Bu kolonileşme merkezinden kalkıp
Dünya gezegenine gelmek iletişim ve nakliye güçlüğü sebebi ile tercih edilmemiş
olabilir. Galaksimizde bizim bulunduğumuz bu ücra köşelere gelmek bu
sebeplerden ötürü mantıksız ve amaçsız kalmış olabilir.
9. Gerçeklik konusunda büyük bir yanılgı içindeyiz.
Birçok
açıdan düşündüğümüz birçok şey tamamen yanlış olabilir. Evren bu açıdan
bakıldığında gördüğümüz gibi, ama hologram misali başka bir açıdan
bakıldığında tamamen farklı gözüküyor olabilir.
Ya da uzaylılar zaten
bizizdir. Yüksek seviyedeki bir medeniyet tarafından bir deney icabı ya
da bir nevi aşılama gibi, bu dünyaya bırakılmış olabiliriz.
Hatta şöyle
bir ihtimal de var; başka bir akıllı bir yaşam formunun dünyasında bir
bilgisayar benzeşiminden ibaretizdir. Bu benzeşim içerisinde insanlardan
başka bir tür kodlanmadığı için sadece biz olabiliriz.

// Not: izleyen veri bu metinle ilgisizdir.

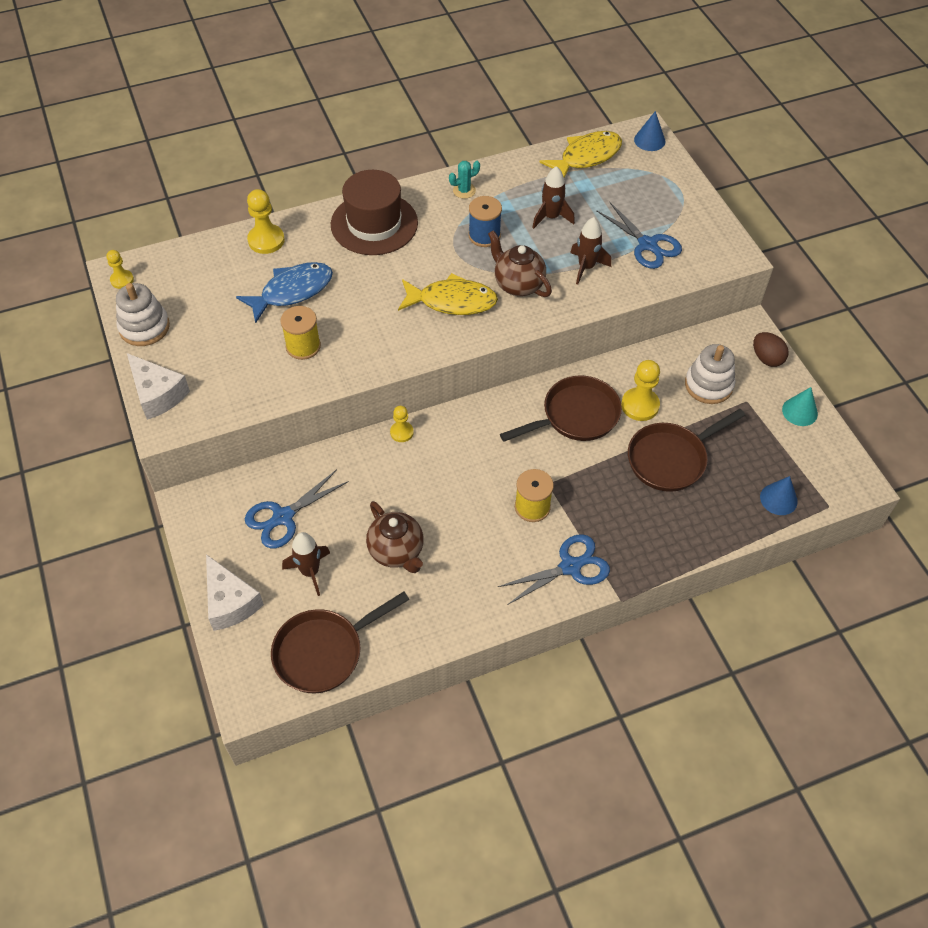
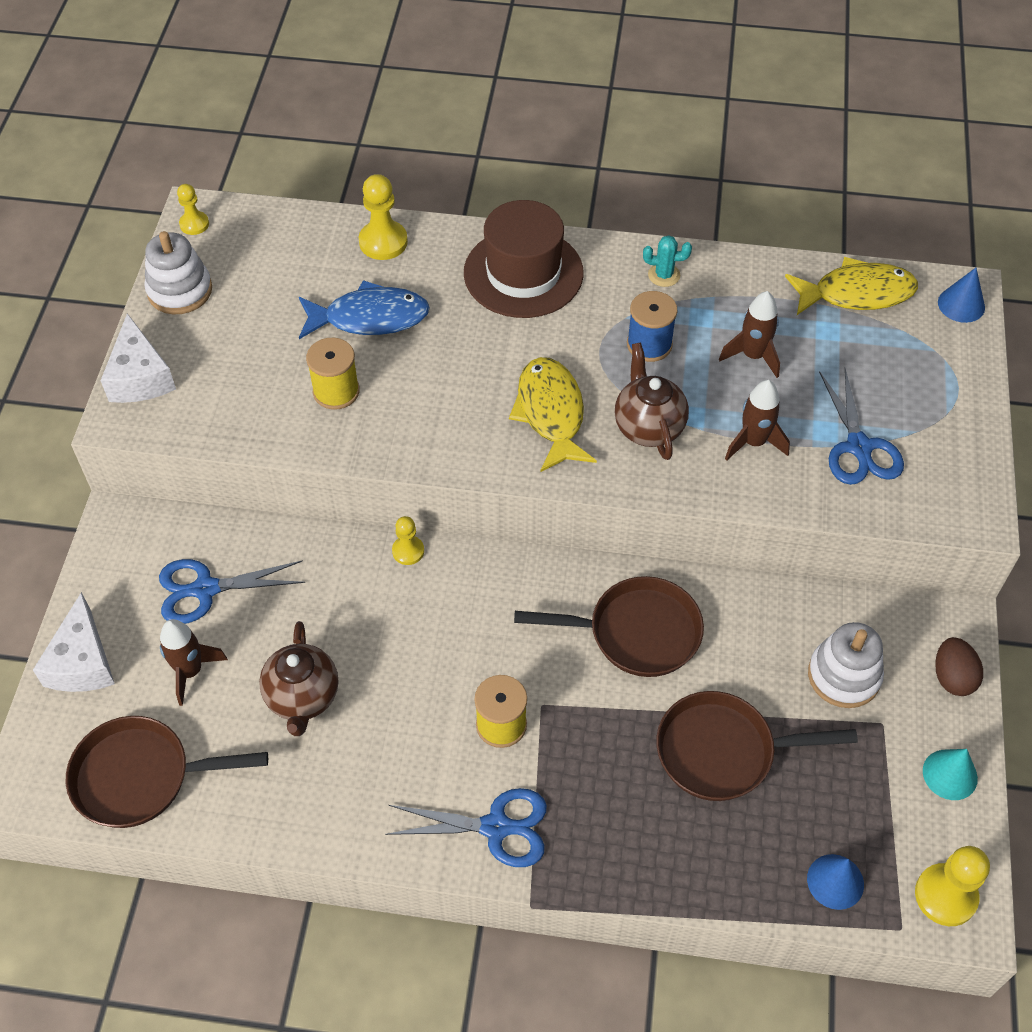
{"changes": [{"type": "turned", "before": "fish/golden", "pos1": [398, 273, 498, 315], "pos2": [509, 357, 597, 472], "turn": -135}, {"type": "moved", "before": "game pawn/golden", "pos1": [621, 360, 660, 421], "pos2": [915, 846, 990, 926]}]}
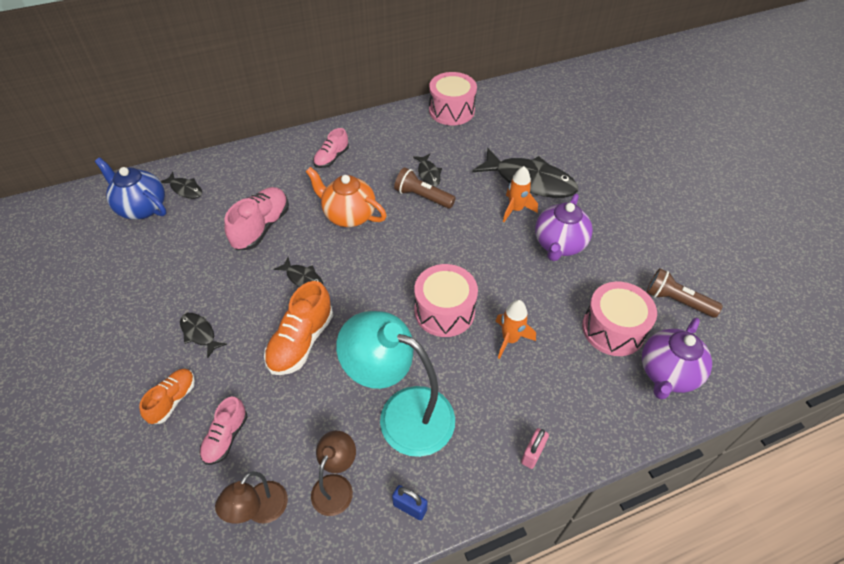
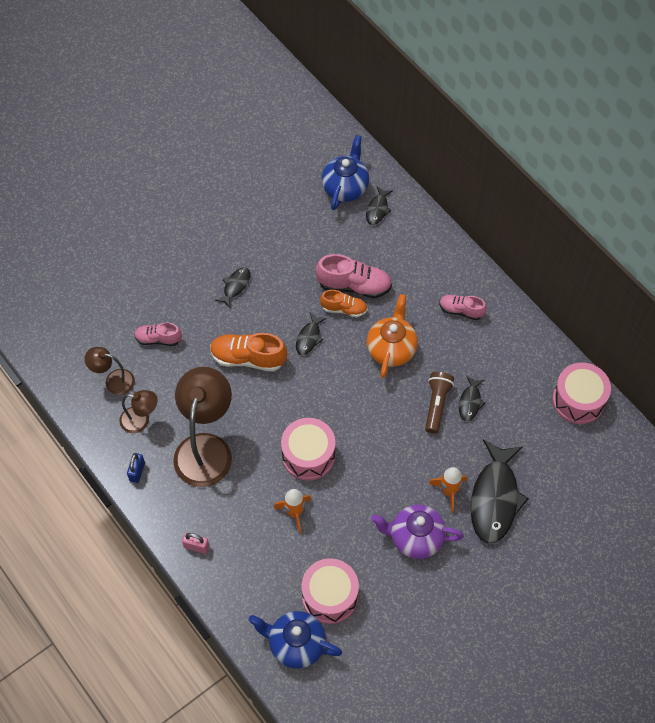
{"changes": [{"type": "recoloured", "before": "lamp/teal", "after": "lamp/dark brown", "pos1": [336, 311, 455, 457], "pos2": [173, 367, 232, 487]}, {"type": "recoloured", "before": "china teapot/royal purple", "after": "china teapot/blue", "pos1": [642, 318, 712, 399], "pos2": [248, 611, 342, 669]}, {"type": "moved", "before": "sneaker/bright orange", "pos1": [139, 369, 195, 424], "pos2": [320, 290, 367, 317]}, {"type": "turned", "before": "fish/ebony", "pos1": [413, 154, 442, 187], "pos2": [459, 376, 485, 421], "turn": -45}, {"type": "removed", "before": "flashlight/dark brown", "pos1": [646, 268, 723, 318]}]}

10. Yüksek medeniyetler var ve şu an burada, etrafımızda. Biz çok ilkel olduğumuz için onları fark edemiyoruz.
Michio Kaku konuyu şu şekilde özetler:
Diyelim
ki, ormanın ortasında bir karınca yuvası tepesi bulunmaktadır. Ve
diyelim ki bu karınca yuvası tepesinin yanına on şeritli otoban inşa
edilmekte.
Soru şu: “Karıncalar, on-şeritli otobanın ne olduğunu
anlarlar mı? Karıncalar, yanı başında on şeritli otoban inşa eden
kişilerin teknolojisini, niyetlerini ve maksatlarını anlayabilir mi?
Yani
olay, sahip olduğumuz teknoloji ile X gezegeninden sinyal alamıyor
olmamız değil, daha o gezegenin sakinlerinin ne yapmaya çalıştığını,
neye benzeyebileceklerini bile hayal edemiyoruz belki de. Bizi
aydınlatmaya çalışıyor olsalar bile bu bizi çok çok aşıyor olabilir.
Karıncalara Internet’i anlatmaya çalıştığınızı düşünsenize…
Bu
satırlar arasında, “Pekala, eğer 3. Tip süper-havalı, süper akıllı canlı
türleri varsa, hala bizimle neden iletişime geçmediler?” sorusunun
cevabı bulunabilir. Bu soruyu cevaplamak için şunu kendimize soralım:
Peru’ya girdiğinde İspanyol Komutan Pizarro durup bir karınca tepesi ile
iletişim kurmaya çalıştı mı? Durup o karıncalara yardım etmeye
çalışacak kadar cömert bir gönüle mi sahipti.
Ya da onlara sinirlenip
karınca yuvasını parçalayıp onları ezdi mi?
Karınca yuvası onun hiç
umurunda olmayan, görevi ile tamamen alakasız bir nesneydi ve o da bunu
biliyordu. Karıncalara aldırış etmeden amacı gereği İnka topraklarına
doğru ilerledi. Bizim durumumuz da bu şekilde olabilir.
11. Biz dünya dışı varlıklardan sinyaller alıyoruz ve iletişim halindeyiz fakat hükümet yetkilileri bunu halktan saklıyor.
Bu aptalca bir kuram olsa da, hakkında çok konuşulduğu için burada listelemek zorundaydık.